→ Input material:

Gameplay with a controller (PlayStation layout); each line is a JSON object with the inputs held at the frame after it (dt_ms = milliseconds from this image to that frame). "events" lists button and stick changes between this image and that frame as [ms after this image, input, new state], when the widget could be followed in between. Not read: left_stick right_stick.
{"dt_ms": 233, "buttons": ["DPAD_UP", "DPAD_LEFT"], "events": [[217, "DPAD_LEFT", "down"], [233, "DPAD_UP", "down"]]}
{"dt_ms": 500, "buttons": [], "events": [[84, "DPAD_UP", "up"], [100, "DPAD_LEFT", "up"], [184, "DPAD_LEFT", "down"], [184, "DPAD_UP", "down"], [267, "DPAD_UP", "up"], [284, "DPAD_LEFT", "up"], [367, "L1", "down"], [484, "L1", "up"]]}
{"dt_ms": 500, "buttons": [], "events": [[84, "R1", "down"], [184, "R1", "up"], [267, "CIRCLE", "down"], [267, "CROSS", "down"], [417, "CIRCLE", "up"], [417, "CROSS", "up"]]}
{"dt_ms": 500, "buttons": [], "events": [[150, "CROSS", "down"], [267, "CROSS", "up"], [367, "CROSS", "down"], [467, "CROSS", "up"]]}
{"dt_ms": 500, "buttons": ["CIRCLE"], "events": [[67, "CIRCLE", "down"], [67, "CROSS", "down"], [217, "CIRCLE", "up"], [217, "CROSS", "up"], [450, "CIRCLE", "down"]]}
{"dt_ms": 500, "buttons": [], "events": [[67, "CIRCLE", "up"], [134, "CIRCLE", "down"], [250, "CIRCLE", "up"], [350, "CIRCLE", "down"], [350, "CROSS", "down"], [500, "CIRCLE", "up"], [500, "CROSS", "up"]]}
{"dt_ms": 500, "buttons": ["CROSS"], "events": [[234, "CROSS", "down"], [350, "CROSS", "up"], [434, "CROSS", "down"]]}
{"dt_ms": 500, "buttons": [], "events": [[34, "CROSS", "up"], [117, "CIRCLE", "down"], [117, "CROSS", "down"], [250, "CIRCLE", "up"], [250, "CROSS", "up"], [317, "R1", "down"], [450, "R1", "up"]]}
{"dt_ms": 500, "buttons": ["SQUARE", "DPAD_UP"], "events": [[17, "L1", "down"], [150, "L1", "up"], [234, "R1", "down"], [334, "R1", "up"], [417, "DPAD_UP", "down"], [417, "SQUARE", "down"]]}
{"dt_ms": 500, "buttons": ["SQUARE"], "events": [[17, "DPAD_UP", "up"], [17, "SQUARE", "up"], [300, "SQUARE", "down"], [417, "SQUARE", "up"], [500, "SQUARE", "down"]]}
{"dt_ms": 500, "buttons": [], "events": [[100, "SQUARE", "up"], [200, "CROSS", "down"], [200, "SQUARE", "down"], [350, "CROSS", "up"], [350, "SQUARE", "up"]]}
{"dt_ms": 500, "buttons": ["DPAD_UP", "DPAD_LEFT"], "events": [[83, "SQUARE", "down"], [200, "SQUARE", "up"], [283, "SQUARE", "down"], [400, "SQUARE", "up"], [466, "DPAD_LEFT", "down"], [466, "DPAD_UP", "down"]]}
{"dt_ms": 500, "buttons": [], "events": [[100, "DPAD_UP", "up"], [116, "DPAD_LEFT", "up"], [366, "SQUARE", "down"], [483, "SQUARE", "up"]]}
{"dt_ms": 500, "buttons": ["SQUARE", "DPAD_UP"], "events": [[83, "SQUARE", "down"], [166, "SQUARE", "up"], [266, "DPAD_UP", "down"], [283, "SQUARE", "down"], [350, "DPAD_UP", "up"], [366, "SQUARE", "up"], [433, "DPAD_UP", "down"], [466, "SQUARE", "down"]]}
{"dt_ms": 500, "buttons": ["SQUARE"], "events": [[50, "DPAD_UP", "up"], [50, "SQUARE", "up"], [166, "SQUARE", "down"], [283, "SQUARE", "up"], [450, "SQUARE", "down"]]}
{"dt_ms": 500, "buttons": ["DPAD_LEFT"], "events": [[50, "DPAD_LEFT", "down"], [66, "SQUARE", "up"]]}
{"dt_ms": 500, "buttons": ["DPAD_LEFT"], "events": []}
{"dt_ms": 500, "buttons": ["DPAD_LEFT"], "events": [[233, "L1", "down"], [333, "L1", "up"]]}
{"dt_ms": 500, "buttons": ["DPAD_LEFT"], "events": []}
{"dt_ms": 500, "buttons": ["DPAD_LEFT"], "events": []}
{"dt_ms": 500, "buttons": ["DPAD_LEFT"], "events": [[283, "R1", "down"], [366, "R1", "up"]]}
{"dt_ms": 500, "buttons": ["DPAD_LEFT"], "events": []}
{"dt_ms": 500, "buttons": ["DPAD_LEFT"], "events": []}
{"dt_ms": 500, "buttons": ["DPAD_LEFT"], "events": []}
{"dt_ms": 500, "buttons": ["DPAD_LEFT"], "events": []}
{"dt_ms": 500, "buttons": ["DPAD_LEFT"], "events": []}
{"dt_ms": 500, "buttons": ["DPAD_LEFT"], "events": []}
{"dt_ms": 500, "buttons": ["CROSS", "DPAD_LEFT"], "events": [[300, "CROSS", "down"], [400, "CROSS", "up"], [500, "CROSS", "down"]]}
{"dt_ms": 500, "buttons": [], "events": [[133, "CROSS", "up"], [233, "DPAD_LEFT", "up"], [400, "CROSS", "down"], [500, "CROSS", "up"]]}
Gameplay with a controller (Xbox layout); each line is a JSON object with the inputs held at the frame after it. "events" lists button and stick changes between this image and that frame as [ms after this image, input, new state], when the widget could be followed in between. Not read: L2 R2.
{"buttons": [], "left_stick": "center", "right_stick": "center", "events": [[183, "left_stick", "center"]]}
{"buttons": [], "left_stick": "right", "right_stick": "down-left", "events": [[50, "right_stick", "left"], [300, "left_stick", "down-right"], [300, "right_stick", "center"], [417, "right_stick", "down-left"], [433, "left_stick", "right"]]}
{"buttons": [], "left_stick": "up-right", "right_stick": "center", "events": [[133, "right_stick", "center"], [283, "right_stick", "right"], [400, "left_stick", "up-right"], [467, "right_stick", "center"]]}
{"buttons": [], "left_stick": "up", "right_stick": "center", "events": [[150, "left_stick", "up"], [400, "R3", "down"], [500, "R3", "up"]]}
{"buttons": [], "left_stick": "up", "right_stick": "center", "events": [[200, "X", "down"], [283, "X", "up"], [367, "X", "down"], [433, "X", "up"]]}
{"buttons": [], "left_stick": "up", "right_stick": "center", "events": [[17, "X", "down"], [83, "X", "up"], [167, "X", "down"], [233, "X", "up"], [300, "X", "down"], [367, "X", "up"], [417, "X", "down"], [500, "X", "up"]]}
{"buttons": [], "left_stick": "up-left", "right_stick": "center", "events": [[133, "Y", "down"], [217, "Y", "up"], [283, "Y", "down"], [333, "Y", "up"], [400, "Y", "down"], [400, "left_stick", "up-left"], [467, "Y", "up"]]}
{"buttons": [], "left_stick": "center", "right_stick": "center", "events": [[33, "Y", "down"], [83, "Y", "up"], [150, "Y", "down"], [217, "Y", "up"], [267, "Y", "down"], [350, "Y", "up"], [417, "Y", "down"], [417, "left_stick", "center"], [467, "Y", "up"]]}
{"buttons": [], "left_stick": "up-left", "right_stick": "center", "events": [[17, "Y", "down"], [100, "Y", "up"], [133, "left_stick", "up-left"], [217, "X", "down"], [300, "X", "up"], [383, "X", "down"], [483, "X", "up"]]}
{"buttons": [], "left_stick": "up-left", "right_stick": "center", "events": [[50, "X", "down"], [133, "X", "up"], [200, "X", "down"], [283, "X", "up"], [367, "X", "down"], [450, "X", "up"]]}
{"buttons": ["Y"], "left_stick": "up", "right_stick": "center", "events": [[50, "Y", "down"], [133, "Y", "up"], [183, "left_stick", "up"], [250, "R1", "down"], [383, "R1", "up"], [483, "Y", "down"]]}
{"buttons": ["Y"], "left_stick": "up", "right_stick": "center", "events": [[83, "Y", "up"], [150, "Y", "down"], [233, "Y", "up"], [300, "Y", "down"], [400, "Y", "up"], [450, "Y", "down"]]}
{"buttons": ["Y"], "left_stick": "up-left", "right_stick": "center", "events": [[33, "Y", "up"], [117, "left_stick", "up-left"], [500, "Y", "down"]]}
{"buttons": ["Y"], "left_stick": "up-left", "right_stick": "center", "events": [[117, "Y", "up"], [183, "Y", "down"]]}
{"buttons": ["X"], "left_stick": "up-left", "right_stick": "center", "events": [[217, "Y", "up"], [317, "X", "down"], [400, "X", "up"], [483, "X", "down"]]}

→ Requirement:
For each line in the material above that contains the string "frame", make a copy.

→ Your response:
Gameplay with a controller (PlayStation layout); each line is a JSON object with the inputs held at the frame after it (dt_ms = milliseconds from this image to that frame). "events" lists button and stick changes between this image and that frame as [ms after this image, input, new state], when the widget could be followed in between. Not read: left_stick right_stick.
Gameplay with a controller (Xbox layout); each line is a JSON object with the inputs held at the frame after it. "events" lists button and stick changes between this image and that frame as [ms after this image, input, new state], when the widget could be followed in between. Not read: L2 R2.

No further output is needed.